For organisations returning to in-person workplaces, or implementing  a hybrid work model, leaders should think about designing the physical workspace so that employees can interact and connect with each other easily, while still having space and time to focus on their work. Keeping office doors open or maintaining set “virtual” office hours makes leaders more accessible to individuals who want direct access to share their thoughts and ideas during the working day.

” When employees see that leaders are invested in spending time engaging with employees to solicit feedback, they will feel more inclined to participate.”

  • Use meetings effectively

Time is precious for you and your team members, so consider whether attending a meeting is going to be an effective use of your employees’ time. When employees have to attend meetings just for the sake of it, they can become disengaged and resentful of perceived time wasted. Plan ahead: ask yourself, do we really need to have this meeting, who should be there, what do we need to discuss, what outcomes are required? Then stick to the agenda and allotted meeting time, giving equal contribution time to every attendee.

  • Recognise and reward employee contributions

Research has found that feeling overworked and underappreciated are two of the top reasons employees will consider switching jobs.
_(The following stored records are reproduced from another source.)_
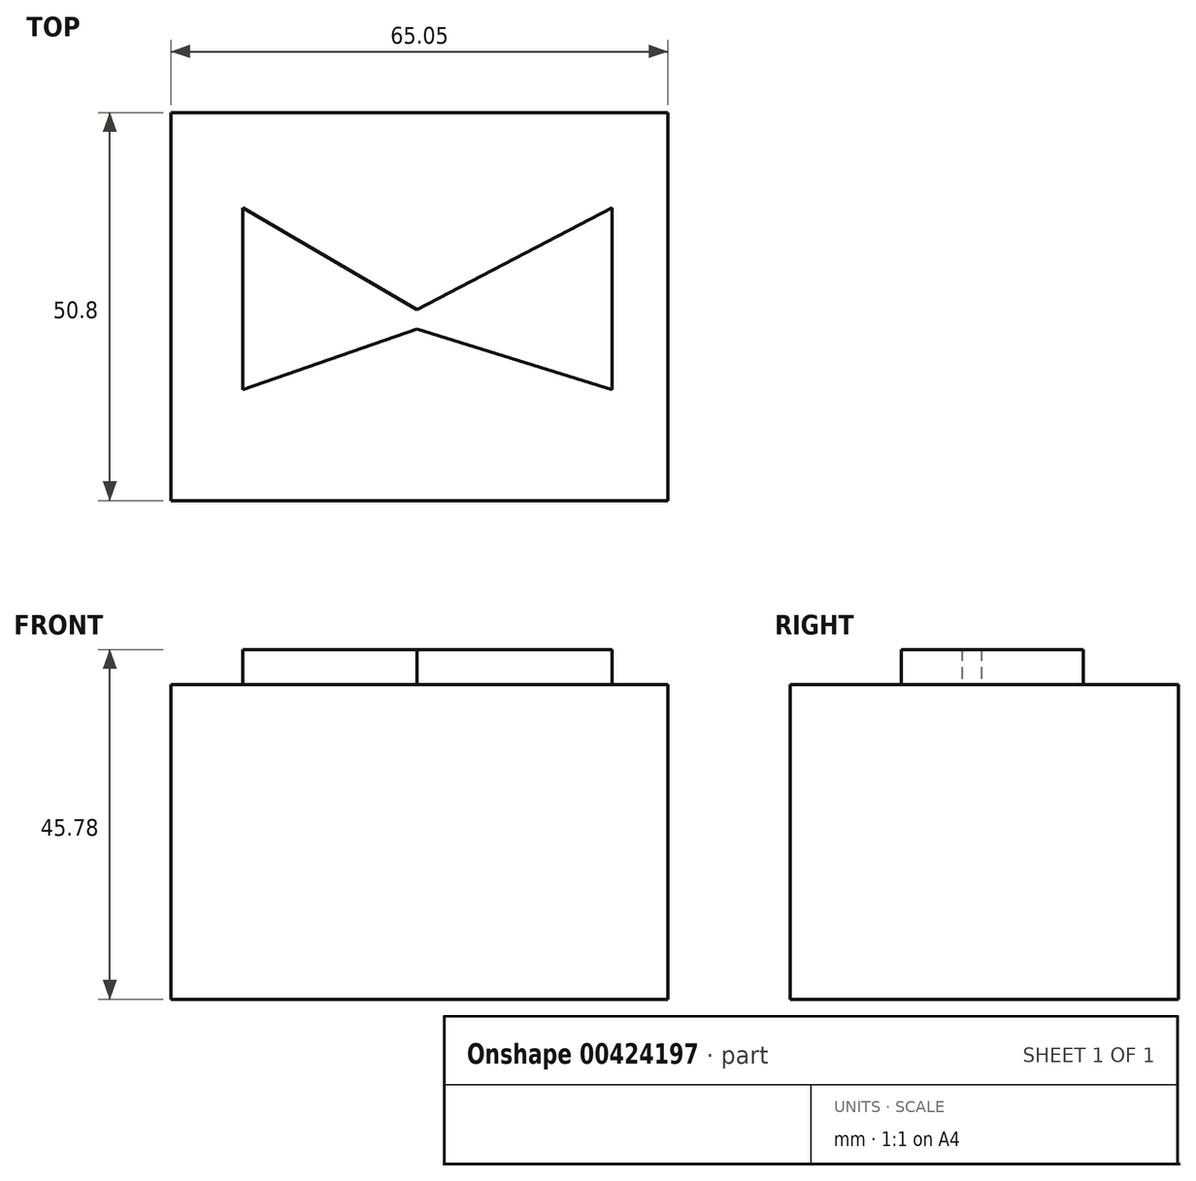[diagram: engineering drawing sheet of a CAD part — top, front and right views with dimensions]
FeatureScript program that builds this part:
annotation { "Feature Type Name" : "Feature", "Feature Type Description" : "" }
export const myFeature = defineFeature(function(context is Context, id is Id, definition is map)
    precondition{}
    {
        {
            var Q0;
            Q0=qCreatedBy(makeId("Front.planeOp"),FACE);
            var sketch = newSketch(context, id + "F0", { "sketchPlane" : qUnion([Q0])});
            skLineSegment(sketch, "E0.bottom", {"start": v(-32.21, 17.68) * mm, "end": v(32.84, 17.68) * mm});
            skLineSegment(sketch, "E0.top", {"start": v(-32.21, -23.53) * mm, "end": v(32.84, -23.53) * mm});
            skLineSegment(sketch, "E0.left", {"start": v(-32.21, 17.68) * mm, "end": v(-32.21, -23.53) * mm});
            skLineSegment(sketch, "E0.right", {"start": v(32.84, 17.68) * mm, "end": v(32.84, -23.53) * mm});
            skSolve(sketch);
        }
        {
            var Q0;
            Q0 = qSketchRegion(id + "F0", true);
            extrude(context, id + "F1", {"entities" : qUnion([Q0]), "depth" : 25.4 * mm});
        }
        {
            var Q0;
            Q0=makeQuery(id+"F1.opExtrude","CAP_FACE",FACE,{"disambiguationData":[OSD([sQuery(id+"F0.wireOp",EDGE,"E0.bottom"),sQuery(id+"F0.wireOp",EDGE,"E0.top"),sQuery(id+"F0.wireOp",EDGE,"E0.left"),sQuery(id+"F0.wireOp",EDGE,"E0.right")])],"isStart":false});
            var sketch = newSketch(context, id + "F2", { "sketchPlane" : qUnion([Q0])});
            skLineSegment(sketch, "E1", {"start": v(-23.43, 2.82) * mm, "end": v(-23.43, -9.1) * mm});
            skLineSegment(sketch, "E2", {"start": v(-23.43, -9.1) * mm, "end": v(0, -3.24) * mm});
            skLineSegment(sketch, "E3", {"start": v(-23.43, 2.82) * mm, "end": v(0, -3.24) * mm});
            skLineSegment(sketch, "E4", {"start": v(0, -3.24) * mm, "end": v(20.92, 2.82) * mm});
            skLineSegment(sketch, "E5", {"start": v(20.92, 2.82) * mm, "end": v(20.92, -9.1) * mm});
            skLineSegment(sketch, "E6", {"start": v(20.92, -9.1) * mm, "end": v(0, -3.24) * mm});
            skSolve(sketch);
        }
        {
            var Q0;
            Q0 = qSketchRegion(id + "F2", true);
            var Q1;
            Q1=makeQuery(id+"F2.imprint","IMPRINT",FACE,{"disambiguationData":[TD([[makeQuery(id+"F2.imprint","IMPRINT",EDGE,{"derivedFrom":sQuery(id+"F2.wireOp",EDGE,"E1")}),-1.0]])]});
            extrude(context, id + "F3", {"entities" : qUnion([Q0, Q1]), "operationType" : NewBodyOperationType.ADD, "depth" : 25.4 * mm});
        }
        {
            var Q0;
            {var subQ0=sQuery(id+"F0.wireOp",EDGE,"E0.bottom");Q0=makeQuery(id+"F3.boolean.opBoolean","MERGE",FACE,{"derivedFrom":[makeQuery(id+"F1.opExtrude","SWEPT_FACE",FACE,{"disambiguationData":[OSD([subQ0])]}),makeQuery(id+"F3.opExtrude","SWEPT_FACE",FACE,{"disambiguationData":[OSD([subQ0])]})]});}
            var sketch = newSketch(context, id + "F4", { "sketchPlane" : qUnion([Q0])});
            skLineSegment(sketch, "E7", {"start": v(-22.8, -12.45) * mm, "end": v(-22.8, -36.3) * mm});
            skLineSegment(sketch, "E8", {"start": v(25.52, -12.45) * mm, "end": v(25.52, -36.3) * mm});
            skLineSegment(sketch, "E9", {"start": v(-22.8, -12.45) * mm, "end": v(0, -25.83) * mm});
            skLineSegment(sketch, "E10", {"start": v(-22.8, -36.3) * mm, "end": v(0, -28.34) * mm});
            skLineSegment(sketch, "E11", {"start": v(0, -25.83) * mm, "end": v(25.52, -12.45) * mm});
            skLineSegment(sketch, "E12", {"start": v(0, -28.34) * mm, "end": v(25.52, -36.3) * mm});
            skSolve(sketch);
        }
        {
            var Q0;
            Q0 = qSketchRegion(id + "F4", true);
            extrude(context, id + "F5", {"entities" : qUnion([Q0]), "operationType" : NewBodyOperationType.ADD, "depth" : 4.57 * mm});
        }
    });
Openly acknowledge your employees among their peers by sharing their hard work and achievements during meetings, on instant messaging or through department-wide emails. Recognising employees regularly helps employees know they are valued for doing a good job and that they’re on the right track to make an impact for the team.  


  • Establish communication norms in your on-boarding process

Employees spend the first few weeks of a new role trying to absorb a vast amount company information. Clearly explaining the organisation’s communication norms from the onset of their employment can help workers understand what to expect from their new employer’s culture. If your organisation has specific observances, for example a particular day of the week reserved for no meetings or a set time-frame for expecting responses to instant messages, make these clear from the get-go. It is useful to document your norms in a central, accessible place where employees can regularly reference them.  


  • Schedule team-building events regularly

When employees feel connected to the rest of their team, they will be more comfortable sharing their ideas. Having dedicated time for building relationships at work can help employees become more connected to, and supportive of, each other. Team-building does not only have to be team-specific. Regularly make time for lunch, coffee chats, or other short meetings that can improve cross-functional collaboration and connection.  

  • Keep an eye out for dips in employee feedback

If an organisation’s participation or adoption rates fall unexpectedly, this is a form of communication in itself. Take the time to cultivate a culture of regular check-ins, where managers or team leaders speak with employees. This can help managers keep a pulse on why employees’ involvement is dropping off and attitudes are changing. 


  • Align recognition with employee needs

Finding meaningful ways to reward employees makes good business sense. It is surprising how often leaders throw rewards at employees without ever saying “thank you.”  Make sure the efforts that are put into employee recognition are aligned with what employees find valuable and motivational, or your recognition programmes may become misguided and ineffectual.